**Entries supplied**
>>>

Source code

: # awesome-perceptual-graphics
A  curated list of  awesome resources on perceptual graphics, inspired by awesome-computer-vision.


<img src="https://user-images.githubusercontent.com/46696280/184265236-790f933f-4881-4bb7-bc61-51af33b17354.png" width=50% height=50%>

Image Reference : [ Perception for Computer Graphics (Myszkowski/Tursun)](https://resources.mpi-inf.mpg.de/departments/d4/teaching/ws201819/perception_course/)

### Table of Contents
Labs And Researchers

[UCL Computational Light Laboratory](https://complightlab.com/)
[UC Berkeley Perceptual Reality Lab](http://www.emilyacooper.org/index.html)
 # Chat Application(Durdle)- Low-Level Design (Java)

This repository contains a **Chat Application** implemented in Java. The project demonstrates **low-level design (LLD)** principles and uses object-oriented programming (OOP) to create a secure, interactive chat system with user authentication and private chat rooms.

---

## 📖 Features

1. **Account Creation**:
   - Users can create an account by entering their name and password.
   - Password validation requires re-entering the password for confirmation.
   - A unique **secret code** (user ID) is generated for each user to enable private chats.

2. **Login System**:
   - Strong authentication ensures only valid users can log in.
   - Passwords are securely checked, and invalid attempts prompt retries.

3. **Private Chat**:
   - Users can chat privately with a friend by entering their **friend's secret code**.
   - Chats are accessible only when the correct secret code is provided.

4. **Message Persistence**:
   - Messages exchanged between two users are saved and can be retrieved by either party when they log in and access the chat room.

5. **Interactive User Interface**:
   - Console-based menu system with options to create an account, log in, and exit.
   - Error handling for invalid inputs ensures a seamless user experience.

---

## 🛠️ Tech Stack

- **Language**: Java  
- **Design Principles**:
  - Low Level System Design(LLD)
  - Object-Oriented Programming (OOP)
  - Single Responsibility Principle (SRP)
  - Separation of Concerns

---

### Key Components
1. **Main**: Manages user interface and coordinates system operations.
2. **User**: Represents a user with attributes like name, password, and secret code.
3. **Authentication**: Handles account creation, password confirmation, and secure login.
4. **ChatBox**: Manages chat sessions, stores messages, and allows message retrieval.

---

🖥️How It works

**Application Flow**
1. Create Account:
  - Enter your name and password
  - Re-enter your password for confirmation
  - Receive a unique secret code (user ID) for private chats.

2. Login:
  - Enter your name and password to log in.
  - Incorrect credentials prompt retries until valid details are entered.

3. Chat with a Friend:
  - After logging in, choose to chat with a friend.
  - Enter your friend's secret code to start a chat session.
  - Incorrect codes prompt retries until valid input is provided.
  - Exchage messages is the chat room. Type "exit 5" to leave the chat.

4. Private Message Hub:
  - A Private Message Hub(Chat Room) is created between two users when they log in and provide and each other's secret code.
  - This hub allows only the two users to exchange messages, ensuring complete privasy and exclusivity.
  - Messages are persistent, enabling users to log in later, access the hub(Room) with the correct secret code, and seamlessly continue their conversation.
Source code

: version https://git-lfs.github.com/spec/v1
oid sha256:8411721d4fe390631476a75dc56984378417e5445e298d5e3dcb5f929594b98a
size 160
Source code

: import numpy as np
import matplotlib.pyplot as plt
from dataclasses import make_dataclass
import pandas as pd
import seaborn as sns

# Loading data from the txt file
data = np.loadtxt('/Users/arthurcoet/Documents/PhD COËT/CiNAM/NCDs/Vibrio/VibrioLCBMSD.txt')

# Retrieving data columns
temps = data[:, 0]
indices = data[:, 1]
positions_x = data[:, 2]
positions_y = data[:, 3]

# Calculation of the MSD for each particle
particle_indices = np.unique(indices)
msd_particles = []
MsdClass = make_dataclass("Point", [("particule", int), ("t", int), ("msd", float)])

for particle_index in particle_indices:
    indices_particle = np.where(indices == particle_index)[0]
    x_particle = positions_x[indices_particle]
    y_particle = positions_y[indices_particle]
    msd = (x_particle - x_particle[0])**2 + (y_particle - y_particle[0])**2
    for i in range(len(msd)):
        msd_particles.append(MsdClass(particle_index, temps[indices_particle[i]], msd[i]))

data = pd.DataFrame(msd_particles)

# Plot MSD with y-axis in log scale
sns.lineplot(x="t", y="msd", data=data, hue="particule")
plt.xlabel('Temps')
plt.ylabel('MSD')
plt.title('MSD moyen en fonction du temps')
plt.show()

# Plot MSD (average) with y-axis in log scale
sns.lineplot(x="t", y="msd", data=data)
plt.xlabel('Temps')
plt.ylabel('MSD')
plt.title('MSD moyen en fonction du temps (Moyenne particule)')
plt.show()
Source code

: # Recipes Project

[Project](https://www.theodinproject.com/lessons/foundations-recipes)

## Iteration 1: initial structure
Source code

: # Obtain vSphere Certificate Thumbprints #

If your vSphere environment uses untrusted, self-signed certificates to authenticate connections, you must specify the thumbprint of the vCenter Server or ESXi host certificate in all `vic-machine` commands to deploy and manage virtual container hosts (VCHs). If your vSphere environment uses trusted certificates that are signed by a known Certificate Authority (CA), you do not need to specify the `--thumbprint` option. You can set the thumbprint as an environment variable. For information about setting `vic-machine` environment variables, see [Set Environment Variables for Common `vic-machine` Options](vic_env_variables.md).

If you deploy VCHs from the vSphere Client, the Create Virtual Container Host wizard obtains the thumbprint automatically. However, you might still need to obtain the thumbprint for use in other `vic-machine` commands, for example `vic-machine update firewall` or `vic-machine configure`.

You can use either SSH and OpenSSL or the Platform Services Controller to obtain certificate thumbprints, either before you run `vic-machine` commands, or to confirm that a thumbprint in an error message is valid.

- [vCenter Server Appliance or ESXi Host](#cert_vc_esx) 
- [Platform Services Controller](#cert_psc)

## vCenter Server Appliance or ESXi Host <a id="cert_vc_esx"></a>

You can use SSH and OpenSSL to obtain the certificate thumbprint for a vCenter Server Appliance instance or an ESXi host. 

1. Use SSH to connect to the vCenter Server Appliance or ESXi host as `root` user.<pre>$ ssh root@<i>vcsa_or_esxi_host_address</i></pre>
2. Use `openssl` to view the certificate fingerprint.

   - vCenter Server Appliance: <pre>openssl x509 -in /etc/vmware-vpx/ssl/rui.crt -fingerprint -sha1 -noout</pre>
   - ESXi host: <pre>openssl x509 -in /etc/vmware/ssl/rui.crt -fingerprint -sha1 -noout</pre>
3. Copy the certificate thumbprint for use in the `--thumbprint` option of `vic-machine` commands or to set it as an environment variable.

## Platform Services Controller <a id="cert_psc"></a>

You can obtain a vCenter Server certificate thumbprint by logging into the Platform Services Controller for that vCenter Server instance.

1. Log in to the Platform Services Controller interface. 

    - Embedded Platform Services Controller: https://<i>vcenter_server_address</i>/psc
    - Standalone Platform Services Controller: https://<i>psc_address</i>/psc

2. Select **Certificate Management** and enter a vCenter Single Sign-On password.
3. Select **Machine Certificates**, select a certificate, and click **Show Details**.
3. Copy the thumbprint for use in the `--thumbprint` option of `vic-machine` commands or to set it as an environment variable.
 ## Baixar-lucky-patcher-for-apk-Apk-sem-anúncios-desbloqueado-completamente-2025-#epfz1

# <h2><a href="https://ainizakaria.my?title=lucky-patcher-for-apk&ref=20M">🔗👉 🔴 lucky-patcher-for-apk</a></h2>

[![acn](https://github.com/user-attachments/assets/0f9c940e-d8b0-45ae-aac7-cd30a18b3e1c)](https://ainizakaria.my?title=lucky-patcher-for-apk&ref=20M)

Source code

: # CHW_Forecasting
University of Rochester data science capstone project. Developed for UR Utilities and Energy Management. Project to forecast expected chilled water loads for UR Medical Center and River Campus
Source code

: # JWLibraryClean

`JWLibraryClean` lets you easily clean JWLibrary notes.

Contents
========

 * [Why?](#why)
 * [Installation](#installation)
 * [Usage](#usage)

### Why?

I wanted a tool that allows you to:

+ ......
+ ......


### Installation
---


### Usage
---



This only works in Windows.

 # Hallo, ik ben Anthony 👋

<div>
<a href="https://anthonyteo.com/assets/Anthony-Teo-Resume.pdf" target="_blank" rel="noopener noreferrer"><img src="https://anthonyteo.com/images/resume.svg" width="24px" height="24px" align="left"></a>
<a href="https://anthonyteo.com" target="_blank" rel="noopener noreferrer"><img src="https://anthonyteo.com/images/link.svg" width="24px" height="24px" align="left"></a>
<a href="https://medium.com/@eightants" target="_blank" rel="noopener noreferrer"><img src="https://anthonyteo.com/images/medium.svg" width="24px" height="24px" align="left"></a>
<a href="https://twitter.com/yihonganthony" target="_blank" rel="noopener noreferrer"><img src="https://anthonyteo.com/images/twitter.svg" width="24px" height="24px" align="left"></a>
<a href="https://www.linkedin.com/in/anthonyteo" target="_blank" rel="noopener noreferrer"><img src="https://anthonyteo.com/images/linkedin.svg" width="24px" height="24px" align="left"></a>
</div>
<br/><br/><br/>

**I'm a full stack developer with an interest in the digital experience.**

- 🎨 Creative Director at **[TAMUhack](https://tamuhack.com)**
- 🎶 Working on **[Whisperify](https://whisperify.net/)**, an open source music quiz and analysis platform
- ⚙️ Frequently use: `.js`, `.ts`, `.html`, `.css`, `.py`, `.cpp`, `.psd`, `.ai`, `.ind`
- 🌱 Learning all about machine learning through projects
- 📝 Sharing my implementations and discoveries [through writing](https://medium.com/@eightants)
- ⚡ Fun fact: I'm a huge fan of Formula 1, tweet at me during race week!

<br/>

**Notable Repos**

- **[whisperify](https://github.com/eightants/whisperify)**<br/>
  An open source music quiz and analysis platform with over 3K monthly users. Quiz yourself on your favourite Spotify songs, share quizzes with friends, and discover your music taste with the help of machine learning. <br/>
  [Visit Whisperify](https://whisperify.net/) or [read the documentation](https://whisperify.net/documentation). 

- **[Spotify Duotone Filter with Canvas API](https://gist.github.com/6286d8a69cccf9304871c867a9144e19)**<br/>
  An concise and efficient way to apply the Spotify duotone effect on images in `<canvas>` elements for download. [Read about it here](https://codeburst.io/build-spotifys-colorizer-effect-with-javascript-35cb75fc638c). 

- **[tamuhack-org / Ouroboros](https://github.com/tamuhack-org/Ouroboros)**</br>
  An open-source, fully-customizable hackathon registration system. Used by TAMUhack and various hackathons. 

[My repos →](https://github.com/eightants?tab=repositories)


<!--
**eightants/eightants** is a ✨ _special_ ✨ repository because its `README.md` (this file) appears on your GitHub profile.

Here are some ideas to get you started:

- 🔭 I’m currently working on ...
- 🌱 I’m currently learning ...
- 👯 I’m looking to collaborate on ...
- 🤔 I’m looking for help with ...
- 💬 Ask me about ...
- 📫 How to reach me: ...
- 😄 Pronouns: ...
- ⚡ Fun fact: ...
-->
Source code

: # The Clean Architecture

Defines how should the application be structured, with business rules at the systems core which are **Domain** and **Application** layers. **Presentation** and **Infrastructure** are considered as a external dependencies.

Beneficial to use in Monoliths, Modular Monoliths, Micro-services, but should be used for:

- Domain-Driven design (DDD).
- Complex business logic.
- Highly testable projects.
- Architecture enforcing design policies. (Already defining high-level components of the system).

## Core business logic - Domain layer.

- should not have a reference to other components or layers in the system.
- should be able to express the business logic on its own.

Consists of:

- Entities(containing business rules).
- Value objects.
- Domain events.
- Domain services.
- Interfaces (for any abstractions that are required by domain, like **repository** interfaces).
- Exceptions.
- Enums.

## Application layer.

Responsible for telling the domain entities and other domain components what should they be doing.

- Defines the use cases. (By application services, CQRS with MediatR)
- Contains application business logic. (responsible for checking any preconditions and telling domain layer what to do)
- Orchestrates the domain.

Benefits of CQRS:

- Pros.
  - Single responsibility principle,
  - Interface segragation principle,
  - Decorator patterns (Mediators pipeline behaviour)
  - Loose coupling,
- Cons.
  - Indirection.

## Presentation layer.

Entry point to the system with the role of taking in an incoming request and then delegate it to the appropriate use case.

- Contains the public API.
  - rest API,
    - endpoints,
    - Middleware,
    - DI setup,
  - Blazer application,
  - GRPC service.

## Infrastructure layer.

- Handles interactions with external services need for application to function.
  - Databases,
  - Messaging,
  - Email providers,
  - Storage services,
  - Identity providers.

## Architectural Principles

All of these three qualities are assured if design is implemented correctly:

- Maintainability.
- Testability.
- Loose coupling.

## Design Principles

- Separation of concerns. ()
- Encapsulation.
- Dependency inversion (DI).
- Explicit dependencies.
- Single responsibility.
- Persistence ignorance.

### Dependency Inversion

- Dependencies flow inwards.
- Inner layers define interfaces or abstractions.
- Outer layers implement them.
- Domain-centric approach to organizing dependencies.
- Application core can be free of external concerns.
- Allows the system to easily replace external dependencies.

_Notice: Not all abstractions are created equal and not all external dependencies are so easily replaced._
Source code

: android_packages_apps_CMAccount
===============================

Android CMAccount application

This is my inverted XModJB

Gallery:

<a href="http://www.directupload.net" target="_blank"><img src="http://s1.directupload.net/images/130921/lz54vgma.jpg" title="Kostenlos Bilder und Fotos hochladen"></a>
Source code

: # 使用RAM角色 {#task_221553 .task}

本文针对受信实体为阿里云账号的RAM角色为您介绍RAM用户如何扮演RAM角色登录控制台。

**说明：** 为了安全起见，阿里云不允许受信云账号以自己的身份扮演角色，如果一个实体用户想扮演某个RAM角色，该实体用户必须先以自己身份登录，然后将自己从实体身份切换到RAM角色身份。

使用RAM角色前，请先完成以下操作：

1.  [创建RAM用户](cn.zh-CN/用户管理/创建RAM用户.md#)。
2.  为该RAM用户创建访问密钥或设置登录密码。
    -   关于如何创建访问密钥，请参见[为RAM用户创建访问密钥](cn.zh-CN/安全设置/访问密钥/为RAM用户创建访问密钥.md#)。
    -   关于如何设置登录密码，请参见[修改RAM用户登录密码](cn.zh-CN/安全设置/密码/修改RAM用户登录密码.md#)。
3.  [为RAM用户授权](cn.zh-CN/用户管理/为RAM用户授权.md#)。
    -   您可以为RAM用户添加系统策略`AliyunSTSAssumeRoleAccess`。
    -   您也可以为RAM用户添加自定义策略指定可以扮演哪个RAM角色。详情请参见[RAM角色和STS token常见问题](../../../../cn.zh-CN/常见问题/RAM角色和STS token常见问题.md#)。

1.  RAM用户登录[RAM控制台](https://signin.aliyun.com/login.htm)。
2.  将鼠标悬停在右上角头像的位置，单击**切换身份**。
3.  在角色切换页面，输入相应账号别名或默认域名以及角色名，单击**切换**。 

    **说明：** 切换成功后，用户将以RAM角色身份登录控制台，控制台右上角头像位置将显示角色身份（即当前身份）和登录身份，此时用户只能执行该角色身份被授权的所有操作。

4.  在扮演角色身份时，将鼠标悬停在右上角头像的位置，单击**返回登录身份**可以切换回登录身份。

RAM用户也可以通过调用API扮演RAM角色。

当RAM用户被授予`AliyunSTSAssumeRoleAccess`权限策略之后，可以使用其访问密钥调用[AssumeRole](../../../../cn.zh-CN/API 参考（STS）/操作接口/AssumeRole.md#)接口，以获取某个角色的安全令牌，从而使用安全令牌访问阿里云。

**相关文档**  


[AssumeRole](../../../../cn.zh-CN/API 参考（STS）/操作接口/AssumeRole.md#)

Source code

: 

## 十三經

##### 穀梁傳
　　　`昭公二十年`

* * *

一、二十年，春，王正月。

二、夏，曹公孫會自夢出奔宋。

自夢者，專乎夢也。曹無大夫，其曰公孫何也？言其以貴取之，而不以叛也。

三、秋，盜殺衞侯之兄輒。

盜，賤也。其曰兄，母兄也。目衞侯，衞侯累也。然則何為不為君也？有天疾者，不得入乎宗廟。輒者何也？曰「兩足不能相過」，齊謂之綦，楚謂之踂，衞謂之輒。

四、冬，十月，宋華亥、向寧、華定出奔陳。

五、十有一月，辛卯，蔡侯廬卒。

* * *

<<<

**Exercise objective**
Between the first line of the entries above and the line with "inspired by awesome-computer-vision.", both included, copy every line exactly and nothing outside that range.

**Solution to this problem**
Source code

: # awesome-perceptual-graphics
A  curated list of  awesome resources on perceptual graphics, inspired by awesome-computer-vision.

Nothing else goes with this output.